Part coming-of-age story, part loving parody of 1980s action movies, 2007’s Son of Rambow tells the tale of a British schoolchild from a strict religious family who accidentally sees First Blood and becomes obsessed with creating his own amateur “Rambow” movie whilst navigating the trials and tribulations of adolescence. The second and so far final movie produced by “Hammer & Tongs” (director Garth Jennings and producer Nick Goldsmith), Son of Rambow was made possible by its low budget and the modest success of The Hitchhiker’s Guide to the Galaxy, and it too was modestly successful with good reviews and enough revenue to recoup its small budget.
Hammer & Tongs had always planned to have a soundtrack that mixed pop tunes of the early 1980s with an original score for Son of Rambow, and the latter was provided by British composer Joby Talbot. Talbot had, of course, been Hammer & Tongs’ choice for The Hitchhiker’s Guide as well; Son of Rambow would wind up being the composer’s second major film score. With the need to work around song placements in a 90-minute film–in his liner notes, director Jennings notes his desire to make the CD his “ultimate 80s mixtape”–Talbot turned in a score just about 25 minutes long, about half the length of The Hitchhiker’s Guide.

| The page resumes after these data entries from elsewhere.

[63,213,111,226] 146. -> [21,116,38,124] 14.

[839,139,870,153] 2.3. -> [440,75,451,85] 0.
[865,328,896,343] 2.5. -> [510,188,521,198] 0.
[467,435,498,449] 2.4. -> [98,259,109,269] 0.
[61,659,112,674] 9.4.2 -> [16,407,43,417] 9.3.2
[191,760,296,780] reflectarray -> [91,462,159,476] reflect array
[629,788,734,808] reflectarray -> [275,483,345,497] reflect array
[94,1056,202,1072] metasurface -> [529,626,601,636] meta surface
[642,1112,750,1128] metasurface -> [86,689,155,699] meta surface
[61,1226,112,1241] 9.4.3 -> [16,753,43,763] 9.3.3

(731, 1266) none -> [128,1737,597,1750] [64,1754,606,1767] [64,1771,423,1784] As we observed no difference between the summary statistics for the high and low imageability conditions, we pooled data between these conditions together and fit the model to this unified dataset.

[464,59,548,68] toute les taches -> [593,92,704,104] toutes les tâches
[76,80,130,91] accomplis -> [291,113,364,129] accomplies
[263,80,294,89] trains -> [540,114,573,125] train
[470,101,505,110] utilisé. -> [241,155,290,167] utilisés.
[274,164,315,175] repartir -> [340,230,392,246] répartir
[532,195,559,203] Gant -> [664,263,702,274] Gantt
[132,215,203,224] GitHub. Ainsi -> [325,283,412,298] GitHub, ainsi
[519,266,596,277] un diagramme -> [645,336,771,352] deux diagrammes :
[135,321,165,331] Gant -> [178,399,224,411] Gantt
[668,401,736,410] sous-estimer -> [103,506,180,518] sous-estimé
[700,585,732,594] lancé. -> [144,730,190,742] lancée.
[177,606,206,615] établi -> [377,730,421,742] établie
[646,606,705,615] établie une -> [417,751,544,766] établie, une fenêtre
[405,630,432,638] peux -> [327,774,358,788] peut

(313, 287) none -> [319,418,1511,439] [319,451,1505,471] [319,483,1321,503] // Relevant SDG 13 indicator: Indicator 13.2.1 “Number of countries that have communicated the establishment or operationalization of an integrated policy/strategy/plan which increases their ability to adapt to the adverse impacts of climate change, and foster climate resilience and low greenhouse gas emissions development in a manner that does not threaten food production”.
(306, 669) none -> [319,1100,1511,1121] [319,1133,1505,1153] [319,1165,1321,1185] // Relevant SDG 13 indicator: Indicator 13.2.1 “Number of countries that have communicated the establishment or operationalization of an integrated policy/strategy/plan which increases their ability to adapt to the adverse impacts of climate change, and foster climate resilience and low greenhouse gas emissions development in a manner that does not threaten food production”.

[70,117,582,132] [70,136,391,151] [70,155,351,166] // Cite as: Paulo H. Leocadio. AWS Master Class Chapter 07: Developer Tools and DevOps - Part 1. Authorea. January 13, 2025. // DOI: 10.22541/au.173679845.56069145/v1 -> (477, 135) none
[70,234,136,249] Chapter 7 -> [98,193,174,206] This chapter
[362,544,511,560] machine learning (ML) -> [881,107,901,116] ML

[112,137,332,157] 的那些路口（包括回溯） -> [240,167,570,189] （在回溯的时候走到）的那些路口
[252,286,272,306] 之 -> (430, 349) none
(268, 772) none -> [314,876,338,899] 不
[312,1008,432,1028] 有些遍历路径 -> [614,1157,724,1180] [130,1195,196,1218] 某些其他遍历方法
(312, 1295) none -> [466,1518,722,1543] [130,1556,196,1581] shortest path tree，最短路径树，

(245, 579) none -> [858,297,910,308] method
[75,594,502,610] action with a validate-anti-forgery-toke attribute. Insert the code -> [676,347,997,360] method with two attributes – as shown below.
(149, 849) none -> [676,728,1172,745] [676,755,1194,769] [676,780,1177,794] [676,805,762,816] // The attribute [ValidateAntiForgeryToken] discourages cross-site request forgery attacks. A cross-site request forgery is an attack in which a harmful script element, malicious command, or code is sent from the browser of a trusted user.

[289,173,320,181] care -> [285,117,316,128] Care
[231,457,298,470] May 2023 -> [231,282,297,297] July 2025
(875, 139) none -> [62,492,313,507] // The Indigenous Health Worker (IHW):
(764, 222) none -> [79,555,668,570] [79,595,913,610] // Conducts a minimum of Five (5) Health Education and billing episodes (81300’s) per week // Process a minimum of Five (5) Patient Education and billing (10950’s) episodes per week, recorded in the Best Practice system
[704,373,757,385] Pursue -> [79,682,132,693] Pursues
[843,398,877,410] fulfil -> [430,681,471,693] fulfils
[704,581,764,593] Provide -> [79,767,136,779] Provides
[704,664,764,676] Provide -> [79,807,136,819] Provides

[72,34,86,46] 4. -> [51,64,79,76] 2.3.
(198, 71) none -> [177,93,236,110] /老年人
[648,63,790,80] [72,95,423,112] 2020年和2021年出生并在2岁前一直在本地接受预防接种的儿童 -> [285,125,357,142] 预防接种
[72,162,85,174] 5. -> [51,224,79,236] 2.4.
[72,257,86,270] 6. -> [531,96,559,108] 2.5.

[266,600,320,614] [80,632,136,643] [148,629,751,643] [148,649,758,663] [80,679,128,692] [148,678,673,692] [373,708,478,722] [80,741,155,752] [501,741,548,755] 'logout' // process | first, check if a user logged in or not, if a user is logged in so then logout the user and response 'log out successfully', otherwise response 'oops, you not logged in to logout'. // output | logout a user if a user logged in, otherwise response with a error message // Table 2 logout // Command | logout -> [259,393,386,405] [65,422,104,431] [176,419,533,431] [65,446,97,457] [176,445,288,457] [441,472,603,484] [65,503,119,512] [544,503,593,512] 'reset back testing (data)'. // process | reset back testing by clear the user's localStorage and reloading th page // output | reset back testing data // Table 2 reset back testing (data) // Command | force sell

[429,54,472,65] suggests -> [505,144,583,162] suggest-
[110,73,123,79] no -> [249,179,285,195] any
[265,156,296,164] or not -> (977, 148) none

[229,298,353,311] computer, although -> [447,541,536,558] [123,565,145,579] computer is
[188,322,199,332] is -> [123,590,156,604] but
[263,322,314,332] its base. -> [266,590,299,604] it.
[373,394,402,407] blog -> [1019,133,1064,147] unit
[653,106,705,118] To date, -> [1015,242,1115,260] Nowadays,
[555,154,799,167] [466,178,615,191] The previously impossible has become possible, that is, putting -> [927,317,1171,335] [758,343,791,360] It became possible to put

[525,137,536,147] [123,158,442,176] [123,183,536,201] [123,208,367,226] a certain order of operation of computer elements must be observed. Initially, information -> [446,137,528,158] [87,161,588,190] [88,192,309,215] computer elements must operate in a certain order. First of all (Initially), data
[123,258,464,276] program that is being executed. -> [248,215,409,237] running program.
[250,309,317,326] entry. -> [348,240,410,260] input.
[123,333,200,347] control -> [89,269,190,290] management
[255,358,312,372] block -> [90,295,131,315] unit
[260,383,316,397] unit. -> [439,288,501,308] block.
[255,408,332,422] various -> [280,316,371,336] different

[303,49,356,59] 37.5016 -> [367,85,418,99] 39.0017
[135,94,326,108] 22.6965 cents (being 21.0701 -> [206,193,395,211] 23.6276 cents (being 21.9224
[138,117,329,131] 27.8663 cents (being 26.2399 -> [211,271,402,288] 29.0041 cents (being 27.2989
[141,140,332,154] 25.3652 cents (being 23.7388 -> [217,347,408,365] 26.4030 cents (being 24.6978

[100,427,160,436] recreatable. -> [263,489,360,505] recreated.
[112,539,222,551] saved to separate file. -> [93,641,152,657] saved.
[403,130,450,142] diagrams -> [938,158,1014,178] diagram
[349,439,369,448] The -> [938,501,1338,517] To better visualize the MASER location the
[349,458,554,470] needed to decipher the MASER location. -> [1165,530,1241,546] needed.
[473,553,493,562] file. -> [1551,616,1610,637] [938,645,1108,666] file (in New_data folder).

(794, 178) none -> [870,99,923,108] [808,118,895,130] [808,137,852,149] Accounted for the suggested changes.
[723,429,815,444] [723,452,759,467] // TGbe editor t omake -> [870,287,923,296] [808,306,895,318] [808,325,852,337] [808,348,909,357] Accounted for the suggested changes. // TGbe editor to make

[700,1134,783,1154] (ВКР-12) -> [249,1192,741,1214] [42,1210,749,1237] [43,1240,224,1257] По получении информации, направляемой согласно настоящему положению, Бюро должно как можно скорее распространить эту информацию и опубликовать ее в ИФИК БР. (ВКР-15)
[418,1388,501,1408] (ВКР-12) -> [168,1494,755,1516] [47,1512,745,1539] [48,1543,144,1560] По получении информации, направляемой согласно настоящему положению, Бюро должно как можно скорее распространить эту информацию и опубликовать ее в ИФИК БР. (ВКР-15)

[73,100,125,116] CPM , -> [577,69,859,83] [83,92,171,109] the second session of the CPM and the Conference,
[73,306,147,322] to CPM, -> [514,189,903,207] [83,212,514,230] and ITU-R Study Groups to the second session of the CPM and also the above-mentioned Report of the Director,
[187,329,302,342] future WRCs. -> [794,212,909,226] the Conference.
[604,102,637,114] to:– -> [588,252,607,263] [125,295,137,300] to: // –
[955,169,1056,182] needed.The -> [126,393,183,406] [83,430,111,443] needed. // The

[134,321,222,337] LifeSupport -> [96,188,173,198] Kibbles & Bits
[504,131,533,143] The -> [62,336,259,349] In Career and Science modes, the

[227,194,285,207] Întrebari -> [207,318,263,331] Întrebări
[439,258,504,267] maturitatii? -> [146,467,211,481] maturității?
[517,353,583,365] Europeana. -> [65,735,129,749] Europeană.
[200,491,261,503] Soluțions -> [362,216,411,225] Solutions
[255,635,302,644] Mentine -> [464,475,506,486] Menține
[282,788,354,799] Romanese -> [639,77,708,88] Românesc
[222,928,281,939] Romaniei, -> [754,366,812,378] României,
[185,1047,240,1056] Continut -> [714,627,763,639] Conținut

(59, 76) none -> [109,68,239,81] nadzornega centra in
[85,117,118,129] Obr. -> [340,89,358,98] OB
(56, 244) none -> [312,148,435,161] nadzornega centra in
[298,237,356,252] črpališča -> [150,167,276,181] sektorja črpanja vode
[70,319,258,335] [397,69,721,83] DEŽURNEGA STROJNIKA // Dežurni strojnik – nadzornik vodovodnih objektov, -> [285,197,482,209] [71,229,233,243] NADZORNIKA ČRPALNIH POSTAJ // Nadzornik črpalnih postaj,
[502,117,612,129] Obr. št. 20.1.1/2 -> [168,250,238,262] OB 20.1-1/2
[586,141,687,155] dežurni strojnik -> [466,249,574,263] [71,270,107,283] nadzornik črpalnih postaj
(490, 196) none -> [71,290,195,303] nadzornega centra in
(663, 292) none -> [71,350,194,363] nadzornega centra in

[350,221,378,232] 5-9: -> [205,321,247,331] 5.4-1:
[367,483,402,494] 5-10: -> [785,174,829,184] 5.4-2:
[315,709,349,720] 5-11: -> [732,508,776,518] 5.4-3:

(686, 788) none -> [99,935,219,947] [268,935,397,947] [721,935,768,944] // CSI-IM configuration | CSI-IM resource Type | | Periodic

One might expect, naturally, for a score like Son of Rambow to reference, pastiche, or pay homage to Jerry Goldsmith’s seminal action score for First Blood similar to something like what John Du Prez did with UHF in 1989. Instead, it’s clear from the outset of Talbot’s score that he’s more interested in the characters’ reactions to “Rambow” than anything else. The score opens with a great galumphing comic march, “The Best Day Ever,” which is a million miles removed from even the lightest portions of Goldsmith’s First Blood. “The Best Day Ever” theme, reprised in full for “First Day Filming” and “Son of Rambow,” is a delightful tune wherever it appears and (with apologies to Duran Duran) the album’s clear highlight.
The remainder of Talbot’s score is rather similar to what he provided for The Hitchhiker’s Guide to the Galaxy (albeit lacking the synths some parts of that work featured): tuneful music in diverse styles that occasionally seem a bit scattershot. There’s some soft alternatives to the brassy “Best Day” march in “The Sad Day” and “Can You Fix It,” the latter performed in full James Horner style by Talbot himself. Fans of The Hitchhiker’s Guide will appreciate more quirky music such as the goofy “I’m French, Non?” which is probably the most like that earlier score, and the percussive “The Scarecrow” which sounds like an amped-up version of the Blue Man Group tracks from John Powell’s Robots.
Along with The Hitchhiker’s Guide, Son of Rambow was the beginning of a very active period of composition for Talbot, with scores for Arctic Tale, Penelope, and Franklyn coming over the next two years. Sadly, none of the films was the sort of breakout success that would lead to more film work, and the composer’s main efforts continued to be directed toward the small screen, theater, and ballet.